Last year, Actavis, Teva and Mylan (“Actavis”) sought revocation in the English Patents Court of two patents relating to tadalafil, which is sold by Eli Lilly (“Lilly”) as the active ingredient in CIALIS® to treat erectile dysfunction and pulmonary arterial hypertension. As is the usual course, ICOS (the patentee) and Lilly (the exclusive licensee) subsequently counterclaimed for infringement. At first instance, Birss J found the first patent in suit, EP (UK) 1 173 181, which concerned a dosing regime for tadalafil, to be valid and infringed and the second, EP (UK) 1 200 092, which concerned a specific formulation of tadalafil, to be invalid for lack of inventive step. However, Birss J granted Actavis leave to appeal his decision on EP 181 (only). On 1 November 2017 Kitchin, Floyd and Lewison LJJ overturned Birss J’s decision on inventive step. Unusually, all three judges, each of whom has substantive patent law experience, gave a judgment which is contrary to the standard practice of one judge writing the decision and the two others agreeing.

In giving the leading judgment, Kitchin LJ carefully considered Birss J’s analysis of construction (pausing to note that the Supreme Court’s decision in Actavis v Lilly was not relevant), priority, added matter, novelty and obviousness. He (together with Floyd and Lewison LJJ) agreed with Birss J in all respects on each of these issues other than obviousness. With regard to obviousness, the key question in issue was whether it was obvious to the skilled person, in light of a piece of prior art called Daugan, that a 5mg daily dose of tadalafil would be a safe and effective treatment for sexual dysfunction with minimal side effects.

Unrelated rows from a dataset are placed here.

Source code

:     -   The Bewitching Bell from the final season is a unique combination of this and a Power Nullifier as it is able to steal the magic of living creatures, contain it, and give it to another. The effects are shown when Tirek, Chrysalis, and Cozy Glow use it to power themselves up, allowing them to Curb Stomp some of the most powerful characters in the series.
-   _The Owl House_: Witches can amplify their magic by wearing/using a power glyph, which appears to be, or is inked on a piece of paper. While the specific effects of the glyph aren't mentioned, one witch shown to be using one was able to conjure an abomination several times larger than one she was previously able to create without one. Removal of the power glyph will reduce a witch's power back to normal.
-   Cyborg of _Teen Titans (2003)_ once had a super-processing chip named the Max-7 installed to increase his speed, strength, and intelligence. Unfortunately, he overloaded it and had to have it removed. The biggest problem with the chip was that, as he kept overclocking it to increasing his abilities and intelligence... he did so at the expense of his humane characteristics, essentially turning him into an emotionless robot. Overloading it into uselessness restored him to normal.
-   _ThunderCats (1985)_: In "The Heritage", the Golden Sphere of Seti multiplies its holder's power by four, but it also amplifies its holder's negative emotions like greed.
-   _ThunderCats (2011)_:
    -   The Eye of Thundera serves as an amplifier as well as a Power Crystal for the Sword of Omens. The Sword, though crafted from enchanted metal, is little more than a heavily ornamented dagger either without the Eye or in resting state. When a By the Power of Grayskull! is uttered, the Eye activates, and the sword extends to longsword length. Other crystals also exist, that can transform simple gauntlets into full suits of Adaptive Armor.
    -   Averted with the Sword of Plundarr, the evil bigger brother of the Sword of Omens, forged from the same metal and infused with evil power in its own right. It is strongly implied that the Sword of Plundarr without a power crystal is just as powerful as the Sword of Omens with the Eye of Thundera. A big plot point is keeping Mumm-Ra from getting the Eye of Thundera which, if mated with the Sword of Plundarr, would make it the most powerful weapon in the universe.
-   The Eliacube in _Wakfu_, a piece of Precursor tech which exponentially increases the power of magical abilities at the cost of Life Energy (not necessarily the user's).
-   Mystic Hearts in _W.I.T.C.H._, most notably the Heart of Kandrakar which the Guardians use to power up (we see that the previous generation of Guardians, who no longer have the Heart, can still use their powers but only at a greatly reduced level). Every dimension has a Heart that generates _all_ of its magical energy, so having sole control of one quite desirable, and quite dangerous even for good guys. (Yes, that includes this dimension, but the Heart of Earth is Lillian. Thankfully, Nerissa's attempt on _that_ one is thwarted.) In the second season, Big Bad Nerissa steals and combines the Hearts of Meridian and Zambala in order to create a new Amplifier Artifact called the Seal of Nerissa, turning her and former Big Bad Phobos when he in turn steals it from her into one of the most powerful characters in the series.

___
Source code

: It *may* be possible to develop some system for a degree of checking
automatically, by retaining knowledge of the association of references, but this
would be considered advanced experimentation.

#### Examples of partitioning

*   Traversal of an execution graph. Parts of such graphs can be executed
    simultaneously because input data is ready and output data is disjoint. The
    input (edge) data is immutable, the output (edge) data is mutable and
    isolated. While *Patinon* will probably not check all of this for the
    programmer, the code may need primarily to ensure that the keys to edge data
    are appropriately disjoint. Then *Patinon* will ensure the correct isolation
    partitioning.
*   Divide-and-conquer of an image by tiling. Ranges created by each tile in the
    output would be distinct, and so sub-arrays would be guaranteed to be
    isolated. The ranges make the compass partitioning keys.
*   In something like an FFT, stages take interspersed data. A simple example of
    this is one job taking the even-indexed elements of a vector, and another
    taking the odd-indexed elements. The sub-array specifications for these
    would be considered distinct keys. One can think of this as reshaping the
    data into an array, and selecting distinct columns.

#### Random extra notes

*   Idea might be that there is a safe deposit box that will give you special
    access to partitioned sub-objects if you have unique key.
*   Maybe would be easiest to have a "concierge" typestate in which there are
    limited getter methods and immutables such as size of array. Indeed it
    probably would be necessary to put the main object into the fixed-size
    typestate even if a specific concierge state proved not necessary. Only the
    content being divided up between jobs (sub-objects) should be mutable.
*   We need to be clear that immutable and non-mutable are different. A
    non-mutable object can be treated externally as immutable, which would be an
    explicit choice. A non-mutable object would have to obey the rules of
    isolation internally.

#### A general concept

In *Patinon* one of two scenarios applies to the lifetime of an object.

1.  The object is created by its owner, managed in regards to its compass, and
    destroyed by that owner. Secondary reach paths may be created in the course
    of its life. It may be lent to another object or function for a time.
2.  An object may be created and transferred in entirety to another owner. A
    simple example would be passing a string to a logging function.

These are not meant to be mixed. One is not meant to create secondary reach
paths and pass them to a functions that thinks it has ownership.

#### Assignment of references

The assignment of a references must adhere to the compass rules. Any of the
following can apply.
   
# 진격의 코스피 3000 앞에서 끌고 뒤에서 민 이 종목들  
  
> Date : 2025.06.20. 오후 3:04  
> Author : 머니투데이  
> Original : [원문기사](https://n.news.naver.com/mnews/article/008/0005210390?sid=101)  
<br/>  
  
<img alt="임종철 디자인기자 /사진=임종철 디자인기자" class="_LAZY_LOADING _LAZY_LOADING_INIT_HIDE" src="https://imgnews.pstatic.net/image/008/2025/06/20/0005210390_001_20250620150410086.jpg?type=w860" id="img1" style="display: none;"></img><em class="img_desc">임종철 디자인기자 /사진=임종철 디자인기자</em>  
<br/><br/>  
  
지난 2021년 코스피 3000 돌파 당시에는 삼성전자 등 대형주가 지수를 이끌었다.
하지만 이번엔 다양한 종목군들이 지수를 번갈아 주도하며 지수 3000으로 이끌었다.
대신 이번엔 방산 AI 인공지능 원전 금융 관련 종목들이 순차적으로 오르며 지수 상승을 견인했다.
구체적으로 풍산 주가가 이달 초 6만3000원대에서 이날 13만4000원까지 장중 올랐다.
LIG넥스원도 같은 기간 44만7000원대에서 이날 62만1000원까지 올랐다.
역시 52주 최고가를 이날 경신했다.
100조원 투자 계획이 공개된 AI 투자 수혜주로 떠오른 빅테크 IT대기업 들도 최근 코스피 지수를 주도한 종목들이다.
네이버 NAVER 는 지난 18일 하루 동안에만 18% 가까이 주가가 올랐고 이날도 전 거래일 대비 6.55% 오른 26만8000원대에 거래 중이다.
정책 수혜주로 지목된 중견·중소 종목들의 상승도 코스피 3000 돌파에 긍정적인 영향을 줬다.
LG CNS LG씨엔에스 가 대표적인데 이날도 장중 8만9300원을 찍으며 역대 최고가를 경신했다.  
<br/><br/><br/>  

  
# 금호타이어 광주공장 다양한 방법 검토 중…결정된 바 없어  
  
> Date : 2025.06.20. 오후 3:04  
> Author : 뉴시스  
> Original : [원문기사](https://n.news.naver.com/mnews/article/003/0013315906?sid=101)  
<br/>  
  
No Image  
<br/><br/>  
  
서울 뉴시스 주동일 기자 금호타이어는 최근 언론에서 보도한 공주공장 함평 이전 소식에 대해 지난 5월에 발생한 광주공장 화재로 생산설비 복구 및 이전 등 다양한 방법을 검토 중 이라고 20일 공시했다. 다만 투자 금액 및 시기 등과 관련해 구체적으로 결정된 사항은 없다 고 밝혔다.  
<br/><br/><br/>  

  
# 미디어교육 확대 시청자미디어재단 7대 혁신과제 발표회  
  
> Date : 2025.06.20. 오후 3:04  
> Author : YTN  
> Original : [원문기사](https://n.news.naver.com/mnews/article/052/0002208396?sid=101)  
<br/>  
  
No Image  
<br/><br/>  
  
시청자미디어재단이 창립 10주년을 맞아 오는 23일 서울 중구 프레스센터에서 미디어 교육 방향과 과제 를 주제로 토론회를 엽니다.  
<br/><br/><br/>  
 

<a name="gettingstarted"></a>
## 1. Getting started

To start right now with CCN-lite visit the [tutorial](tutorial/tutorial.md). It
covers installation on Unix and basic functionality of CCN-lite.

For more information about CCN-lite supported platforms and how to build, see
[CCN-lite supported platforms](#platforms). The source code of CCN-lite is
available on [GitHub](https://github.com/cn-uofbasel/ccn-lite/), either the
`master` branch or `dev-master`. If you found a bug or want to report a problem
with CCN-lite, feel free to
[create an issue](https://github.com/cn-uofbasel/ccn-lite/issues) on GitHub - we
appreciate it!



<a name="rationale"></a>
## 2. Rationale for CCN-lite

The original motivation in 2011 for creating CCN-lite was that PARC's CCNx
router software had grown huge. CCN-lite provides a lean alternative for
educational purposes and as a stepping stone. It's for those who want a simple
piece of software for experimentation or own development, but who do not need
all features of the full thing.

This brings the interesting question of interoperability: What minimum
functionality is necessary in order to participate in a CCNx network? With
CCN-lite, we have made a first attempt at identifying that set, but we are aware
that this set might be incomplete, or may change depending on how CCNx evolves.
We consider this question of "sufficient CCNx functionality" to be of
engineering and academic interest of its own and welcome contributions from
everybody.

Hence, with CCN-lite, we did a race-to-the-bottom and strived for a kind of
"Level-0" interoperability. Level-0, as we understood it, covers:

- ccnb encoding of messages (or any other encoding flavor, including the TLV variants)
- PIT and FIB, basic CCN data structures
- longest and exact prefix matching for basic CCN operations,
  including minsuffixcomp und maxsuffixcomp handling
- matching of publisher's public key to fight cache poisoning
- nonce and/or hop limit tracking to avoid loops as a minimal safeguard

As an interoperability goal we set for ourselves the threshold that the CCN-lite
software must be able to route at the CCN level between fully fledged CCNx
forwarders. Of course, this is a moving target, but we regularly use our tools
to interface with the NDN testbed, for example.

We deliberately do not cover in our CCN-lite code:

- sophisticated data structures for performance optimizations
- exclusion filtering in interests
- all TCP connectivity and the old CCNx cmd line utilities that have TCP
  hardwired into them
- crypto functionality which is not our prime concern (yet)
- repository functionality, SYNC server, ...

Daugan disclosed tadalafil as being an effective inhibitor of PDE5, the appropriate enzyme for sexual dysfunction, and tadalafil tablets at a dose of 50mg per day. Partially using the well-known analysis of Kitchin J in Generics v Lundbeck [2007], Birss J had stepped through a checklist of factors and found that, based on Daugan, a 5mg dose of tadalafil would not have been tested by the skilled team with a reasonable expectation of success and therefore that the 5mg dose in EP 181 was not obvious. However, the Court of Appeal disagreed with Birss J (despite his use of the Generics v Lundbeck list) explaining that the expectation of success in relation to the efficacy of a 5mg dose was irrelevant because it was very likely that a 5mg dose would have been investigated as a matter of routine. Kitchin LJ further explained that ascertaining the relationship between dose and efficacy is the purpose of a routine Phase IIb clinical study. The Judge considered that, in light of Daugan, the skilled person would embark upon carrying out routine pre-clinical and clinical trials with tadalafil for sexual dysfunction with a reasonable expectation of success. In the course of doing so, they would carry out Phase IIb dose ranging studies with the aim of finding out the dose response relationship. As a result of those studies they would very likely test the 5mg per day dose and, if they did so, would find it to be safe and efficacious.

The tadalafil decision is interesting, not least because it is rare for the Court of Appeal to overturn a first instance decision on the issue of inventive step. Kitchin LJ was keen to emphasise that the Court was not ruling that dosage regimens could never be inventive, but rather that this particular patent was at the end of a process that a skilled but non-inventive team would embark upon with a reasonable expectation of success. The decision is also of interest with regard to so-called ‘bonus’ effects. In his short judgment, Floyd LJ expressed the view that the skilled team would not have been able to predict that the lower dose of 5mg would be effective. However, in Floyd LJ’s view, this was not the correct way to evaluate the issue. Rather the correct analysis was that if, as the trial judge had held, the findings in relation to 5mg would be arrived at by standard, routine enquiries into dose response, the surprising result did not make such routine enquiries inventive.

It is not known whether Eli Lilly will seek to obtain permission to appeal from the Supreme Court.